“Prequalification” occurs before the loan process actually begins and is usually the first step after initial contact is made. In a prequalification, the lender gathers information about the income and debts of the borrower and makes a financial determination about how much the borrower may be able to afford. Different loan programs may lead to different values, depending on whether you are qualified for them, so be sure to get a prequalification for each type of program you are suited for.
The “application” is actually the beginning of the loan process. The buyer, now referred to as a “borrower”, completes a mortgage application with the Loan Officer and supplies all of the required documentation for processing. Various fees and down payments are discussed at this time and the borrower will receive a Loan Estimate which itemizes the rates and associated costs for obtaining the loan.

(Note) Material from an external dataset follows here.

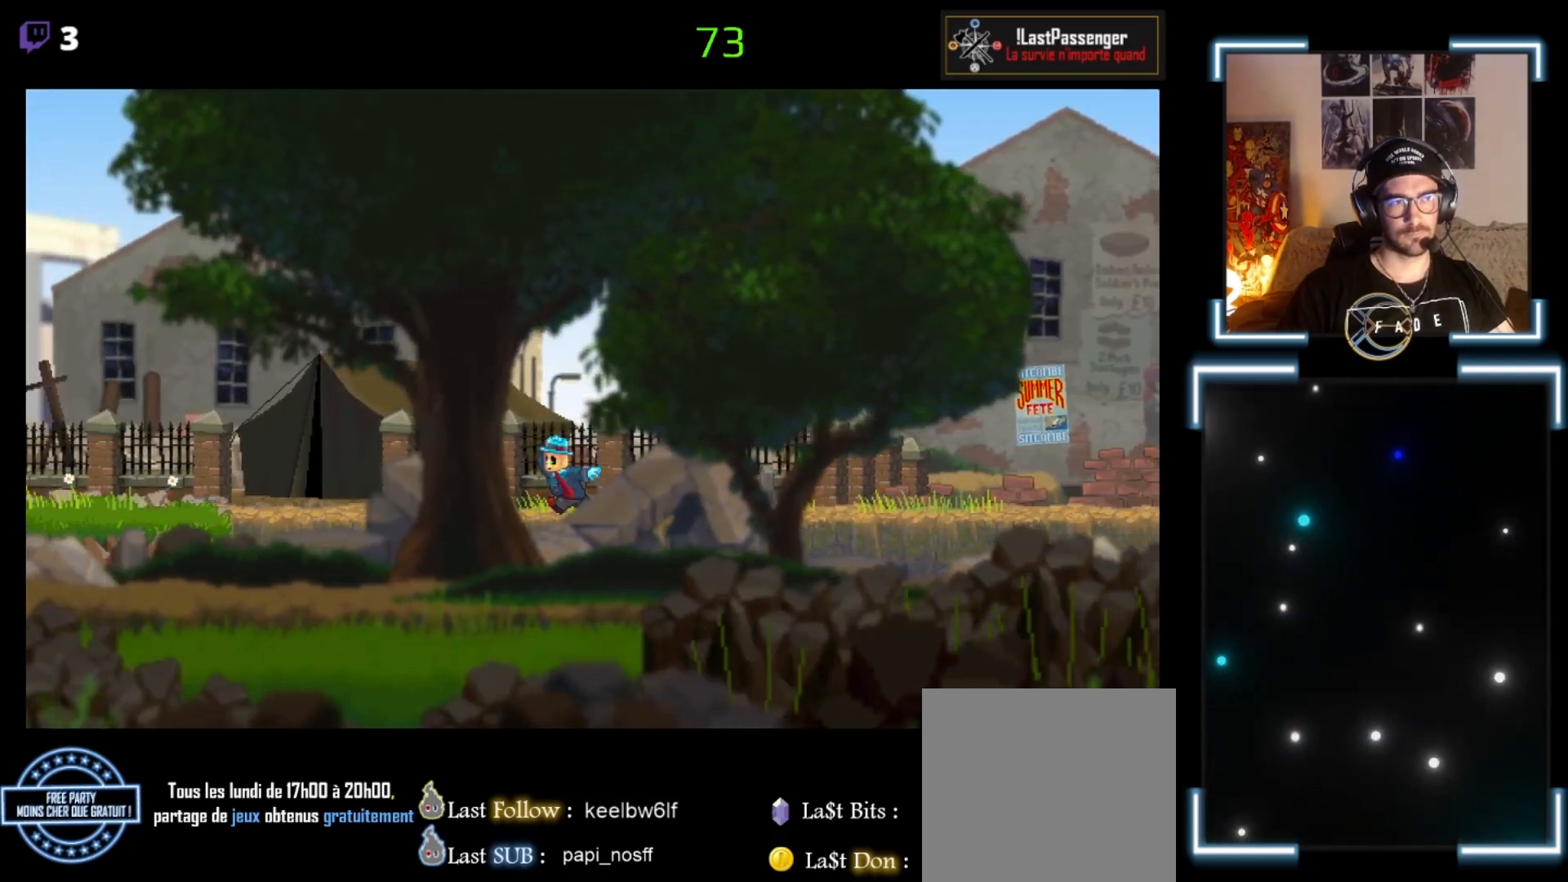
{"buttons": ["X"], "left_stick": "left", "events": []}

Once you have made application, your lender will submit your file for automated underwriting. The automated underwriting systems will review your income, assets, liabilities, credit scores, loan-to-value ratios, and your proposed loan details. Portfolio type loans do not have a pre-approval option.
Processing begins and the lender orders a property appraisal, orders title insurance, requests for verifications, if necessary, for employment (VOE) and requests for any other documents needed for processing the loan. All information supplied by the borrower is reviewed at this time and a list of items not yet received is compiled. The “Processor” reviews the credit reports and verifies the borrower’s debts and payment histories. If there are unacceptable late payments, collections for judgement, etc., a written explanation is required from the borrower. The Processor also reviews the appraisal and check for property issues that may require further discernment.

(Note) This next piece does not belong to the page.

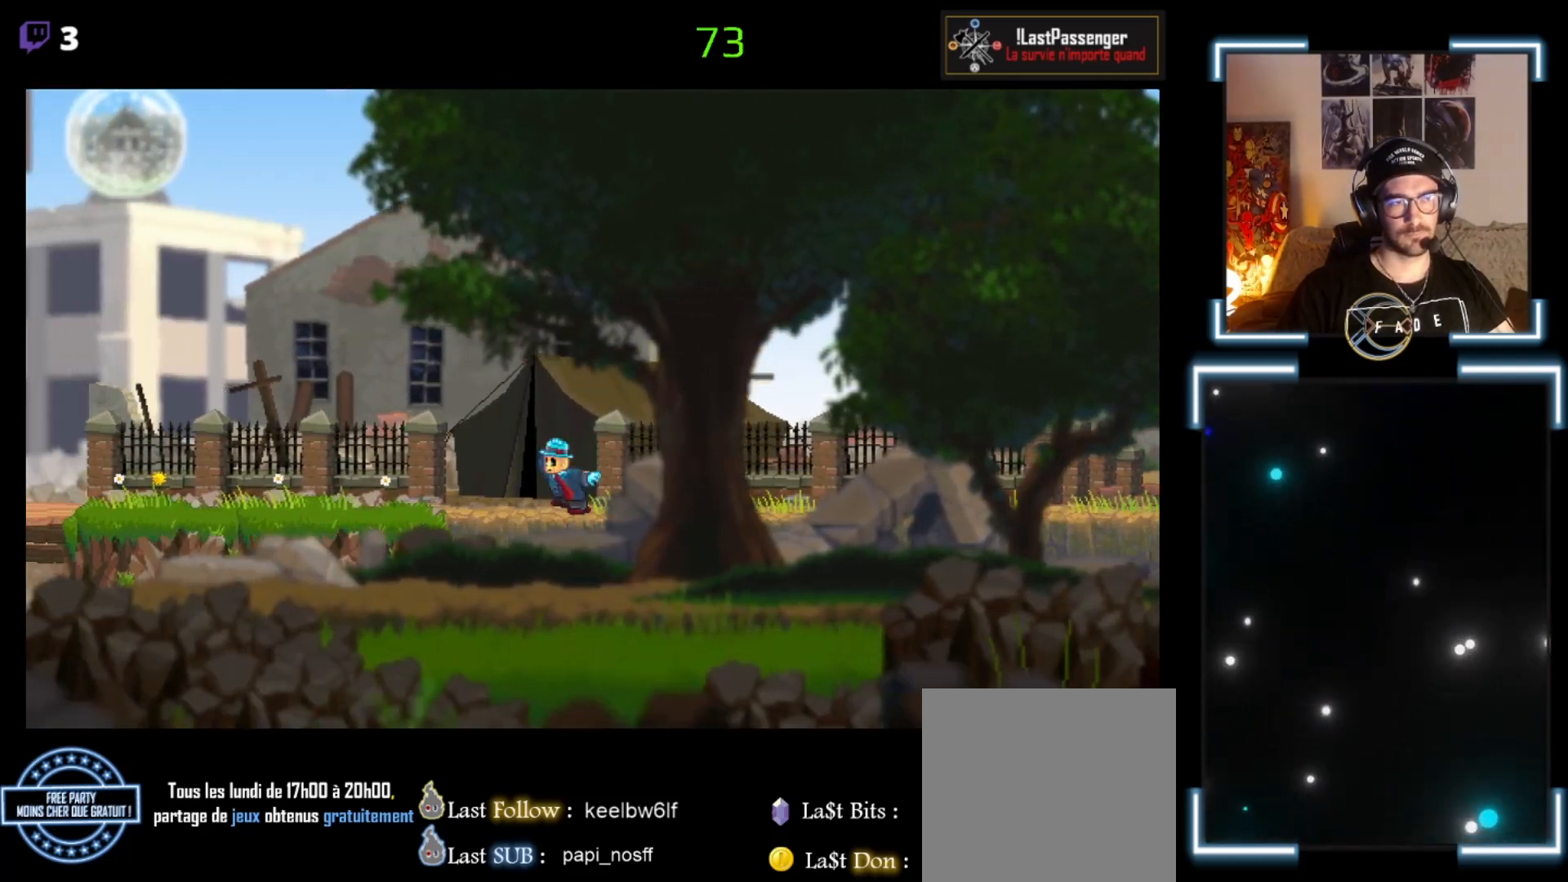
{"buttons": ["X"], "left_stick": "left", "events": []}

The Processor’s job is to put together an entire package that may be underwritten by the lender.
The Underwriter is responsible for determining whether the combined package passed over by the processor is deemed as an acceptable loan. If more information is needed, the loan is put into “suspense” and the borrower is contacted to supply more documentation.
“Mortgage insurance underwriting” occurs when the borrower has less than 20% of the loan amount to put towards a down payment. At this time, the loan is submitted to a private mortgage guaranty insurer, who provides extra insurance to the lender in case of default. As above, if more information is needed the loan goes into suspense.
The “Closer” will receive the conditional loan approval, obtains the documentation to clear any conditions, and submits for final sign off and final loan approval. The Closer then coordinates the closing documents for the borrower to sign. Upon receipt of the signed documents and final review, the documents are given to the Escrow Company for recording with the State of Hawaii. Hawaii does not have “same day recording” as some states in the mainland do, so funding occurs two days prior to recording.